At Cole’s request, Tate had meticulously kept the burner phone wiped clean. Thank fuck for Cole’s counsel. The man had laid out plans for every emergency, including instructions in the event Tate was captured.
“I can give you a contact.” He hardened his expression, masking the pain in his ribs. “Call my brother.” He rattled off a predetermined phone number that would alert Cole of foul play. “You’ll get your ransom money.”
“Your brother?” Badell casually strolled through the room, clasping his hands behind him and twitching that deadly finger blade. “Your shirt repelled a bullet, and your comp
anion”—he glanced at Van—“doesn’t carry a phone.”
Tate had destroyed all the phones but one before they left the apartment. He’d also had the foresight to protect their friends and family in anticipation of repercussions for taking Lucia out of Caracas. If Badell were to discover Tate’s identity, his friends’ lives could be threatened. So when he’d called Matias, Matias vowed to send his local guys to collect Liv and Josh, Amber and Livana, and all of Tate’s roommates. They should be safely on their way to Matias’ Colombian estate at this very moment.
“You have high-tech weapons and medical supplies.” Badell paused before him, head cocked. “But no IDs. No passports. Nothing to connect you to anything or anyone. We both know you won’t be providing your brother’s number.”
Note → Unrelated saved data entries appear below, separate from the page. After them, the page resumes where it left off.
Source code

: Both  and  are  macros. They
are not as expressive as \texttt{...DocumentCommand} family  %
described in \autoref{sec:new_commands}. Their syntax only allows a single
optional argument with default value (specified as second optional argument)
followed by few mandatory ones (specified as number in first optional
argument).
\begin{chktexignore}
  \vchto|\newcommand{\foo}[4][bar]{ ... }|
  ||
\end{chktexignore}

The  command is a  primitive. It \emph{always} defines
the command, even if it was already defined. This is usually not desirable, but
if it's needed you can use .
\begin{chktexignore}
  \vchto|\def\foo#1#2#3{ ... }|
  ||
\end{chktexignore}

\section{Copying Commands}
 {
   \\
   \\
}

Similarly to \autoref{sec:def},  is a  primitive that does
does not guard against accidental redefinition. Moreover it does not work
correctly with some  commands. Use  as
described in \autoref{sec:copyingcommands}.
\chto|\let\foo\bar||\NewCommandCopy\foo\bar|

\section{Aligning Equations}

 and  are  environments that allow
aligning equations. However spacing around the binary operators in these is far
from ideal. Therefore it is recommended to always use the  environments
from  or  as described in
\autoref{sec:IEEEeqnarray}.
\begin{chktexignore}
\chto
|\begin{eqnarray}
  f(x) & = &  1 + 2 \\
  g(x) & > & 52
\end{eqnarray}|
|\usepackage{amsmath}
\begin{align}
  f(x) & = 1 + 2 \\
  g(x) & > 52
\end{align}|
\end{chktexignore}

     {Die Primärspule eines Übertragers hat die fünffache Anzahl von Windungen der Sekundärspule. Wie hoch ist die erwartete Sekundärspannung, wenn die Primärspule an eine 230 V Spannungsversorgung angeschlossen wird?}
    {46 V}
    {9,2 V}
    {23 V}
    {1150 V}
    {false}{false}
A knot formed in Tate’s throat. He’d given Badell too many reasons to be suspicious. The man might’ve been clinically insane, but he was smart. There would be no ransom demands, because he smelled the trap.
Across the room, Lucia’s whimpers grew louder. She rolled off Van’s lap and pulled herself across the floor, grunting and sobbing in her determination to get to Tate.
“Lucia, don’t.” He jerked uselessly against the restraints. “Stay where you are.”
“No.” Her legs dragged behind her, slowing her down, and she cried out in frustration.
It was gut-wrenching to witness, cracking things inside him that hurt far worse than broken ribs.
He gave Badell the deadliest glare he could manage for a man hanging in chains. “She needs medicine. A doctor.”
“Whether she gets that is up to you.”
“What do you want?”
“Tell me why you’re here. In Caracas.”
Given Tate’s weapons and the bullet-resistant shirt, Badell knew this wasn’t a pleasure trip. He also knew it was personal. He only needed to watch Lucia as she hauled herself toward Tate. Her anguished cries shuddered with heartbreak. And love.
Love.
She loves me.
The intensity of that realization sent waves of pain through Tate’s fractured chest. At first, he didn’t understand it. It made him feel desperate and terrified, but underneath the panic was something new, something wholly unexpected.